The right balance between digestive enzymes and bacteria can help us absorb more nutrients in the food that we eat. The bacteria used by most manufacturers die off during processing, which is why not all varieties of sour cream contain probiotics. To counter this, some manufacturers have started adding live cultures that remain active and beneficial to health.
The vast majority of recipes that include sour cream usually never require more than a small quantity. It is an excellent way to keep your carbohydrates in check. If you have a difficult time digesting dairy or if you aren't a fan of sour cream, you should consider swapping it out for another food item that has similar consistency and texture. You should be aware of these six sour cream and keto facts.
How Sour Cream Is Made
Fermented cream is sour cream. The addition of lactic acid bacteria to regular cream, which contains not less than 18 percent milkfat, makes sour cream. It helps make the taste sour and thickens the cream.
Acidified sour cream and cultured sour cream are the two primary types of sour cream. Adding vinegar to the cream, as opposed to fermenting, makes acidified sour cream. Cultured sour cream, on the other hand, is the most prevalent type and made through the addition of bacteria to 18 percent milkfat cream.
Health Benefits Of Sour Cream
People used to avoid sour cream because of its high content of saturated fats. Fortunately, we now know that it's not fat but instead sugar that's responsible for many of the prevalent diseases today, such as Type 2 diabetes, obesity, and heart disease. Sour cream can be a healthy part of the ketogenic diet if used in moderation. Numerous low-carb recipes, particularly desserts, use this.
Sour cream has more than 20 different vitamins and minerals. It is a rich source of several B vitamins, potassium, phosphorus, magnesium, and calcium. It is low in carbs and high in good fats. If you are on the ketogenic diet and experience a weight loss plateau, it can be a good idea to limit your intake of dairy products, including sour cream, for several days to see if this helps you break through the stall.
Helps Your Body Absorb Nutrients
Proper absorption of fat-soluble vitamins, which include A, D, E, and K, requires dietary fat. Sour cream contains a decent amount of fat that can aid with the absorption of the nutrients of other foods paired with it. It means that when you eat sour cream with foods containing fat-soluble vitamins, it can ensure better absorption.
Dietary fat also helps in the absorption of antioxidant nutrients. According to the findings of one study, people that ate a salad with full-fat dressing absorbed the carotenoid nutrients in the salad better than those whose salad had reduced-fat dressing. To ensure that you get the most out of the vegetables and other nutrient-rich foods you eat, make sure that you take in at least a small quantity of dietary fat.
Good For Your Digestive And Immune System
Fermented foods are beneficial for the digestive system. They contribute to the health of the "good" gut bacteria. You can find about 75 percent of your immune system cells in the gut, which means that if you boost your digestive health, you will improve your immunity, too.
Sour cream is a fermented product, which means that it has the potential to contain gut-healthy probiotics. Probiotics are live bacteria and yeasts that can aid in digestion as well as strengthen the immune system. The fermentation of regular cream with certain types of lactic acid bacteria creates sour cream. The bacterial culture thickens and sours the cream. The right balance of digestive enzymes can help you absorb more nutrients in the foods that you eat.

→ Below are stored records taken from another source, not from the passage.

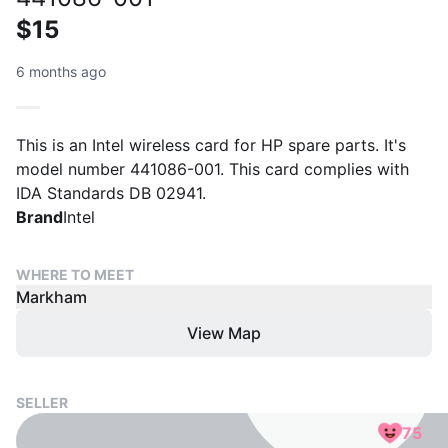
$15
6 months ago
This is an Intel wireless card for HP spare parts. It's
model number 441086-001. This card complies with
IDA Standards DB 02941.
Brand
Intel
WHERE TO MEET
Markham
View Map
SELLER
75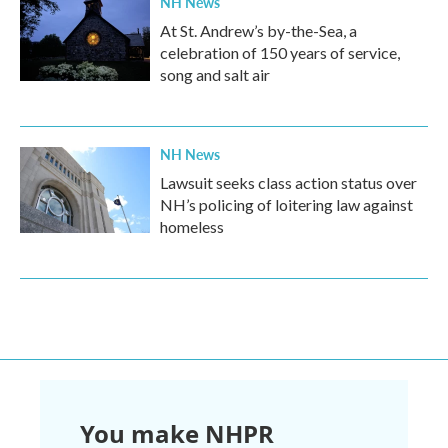
NH News
At St. Andrew’s by-the-Sea, a
celebration of 150 years of service,
song and salt air
NH News
Lawsuit seeks class action status over
NH’s policing of loitering law against
homeless
You make NHPR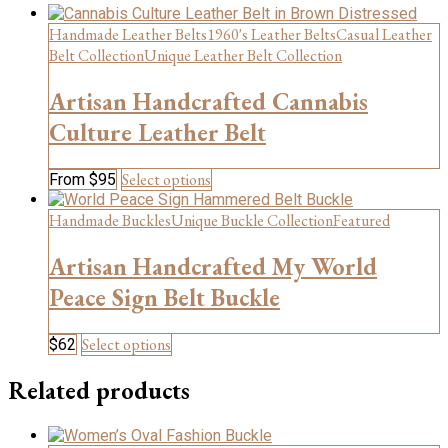
Handmade Leather Belts
1960's Leather Belts
Casual Leather
Belt Collection
Unique Leather Belt Collection
Artisan Handcrafted Cannabis
Culture Leather Belt
This
Select options
From
$
95
product
has
Handmade Buckles
Unique Buckle Collection
Featured
multiple
variants.
Artisan Handcrafted My World
The
Peace Sign Belt Buckle
options
may
be
This
Select options
$
62
chosen
product
on
has
Related products
the
multiple
product
variants.
page
The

Sour Cream Is Keto-Friendly
Are you allowed to eat sour cream on the ketogenic diet? The simple answer is yes, but there's a catch. Sour cream isn't as low in carbs as other dairy products such as heavy cream and cheese. Still, you can have some sour cream on a ketogenic diet but only if you keep the portion sizes down.
A 100g serving of cultured sour cream has less than 5g of carbohydrates and close to 20g of fat. If you limit your total daily intake of carbs to 20 to 25g, you're telling your body that you would like it to burn fat as opposed to carbs as energy. To stay in ketosis, avoid eating too much dairy since the carbs can quickly add up.

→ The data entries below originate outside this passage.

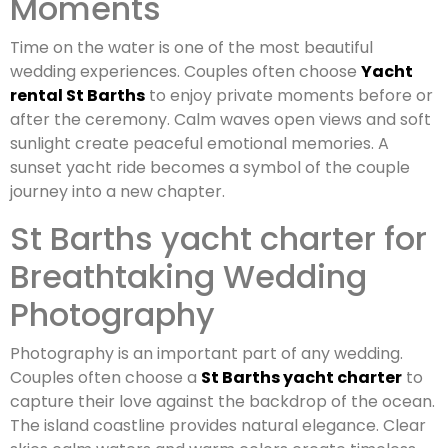
Moments
Time on the water is one of the most beautiful
wedding experiences. Couples often choose
Yacht
rental St Barths
to enjoy private moments before or
after the ceremony. Calm waves open views and soft
sunlight create peaceful emotional memories. A
sunset yacht ride becomes a symbol of the couple
journey into a new chapter.
St Barths yacht charter for
Breathtaking Wedding
Photography
Photography is an important part of any wedding.
Couples often choose a
St Barths yacht charter
to
capture their love against the backdrop of the ocean.
The island coastline provides natural elegance. Clear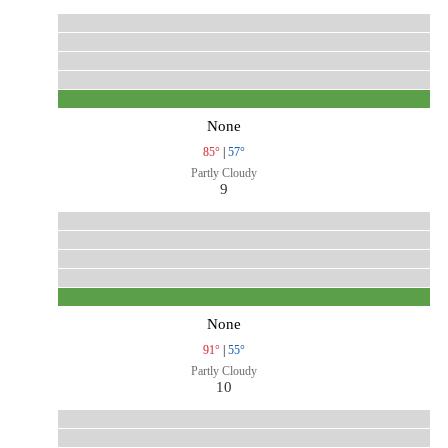
None
85°
|
57°
Partly Cloudy
9
None
91°
|
55°
Partly Cloudy
10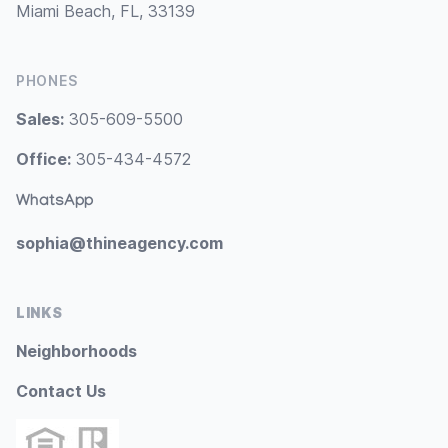
Miami Beach, FL, 33139
PHONES
Sales:
305-609-5500
Office:
305-434-4572
WhatsApp
sophia@thineagency.com
LINKS
Neighborhoods
Contact Us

Sour Cream Nutrition Facts
One serving size of 30g (2 tablespoons) of pure cultured cream contains 1g of carbs. Regular sour cream contains about 18 percent milkfat. Lighter sour cream should contain at least 25 percent less fat than regular sour cream. Many brands include as much as 40 percent less fat.
Depending on the brand, ingredients, types (full vs. light fat), and the number of net carbs for every 100g serving of sour cream can vary from 3.5g to 4.6g. Non-fat sour cream contains no higher than 0.5 percent fat and usually contains stabilizers. A 100g serving of cultured sour cream contains 4.63g of carbs, 19.35g of carbs, 198 calories, 20 different vitamins and minerals, and 2.44g of protein.
Sour cream has a hard-to-replicate and distinct taste. Fermenting a regular cream using lactic acid bacteria makes sour cream. The bacteria is responsible for its taste as well as the thickening of the cream.
Adding lactic acid bacteria to regular cream makes sour cream. It leads to the creation of fermented cream that has a thick consistency and taste. If there's no sour cream available or if you don't like its taste, you should consider using an alternative.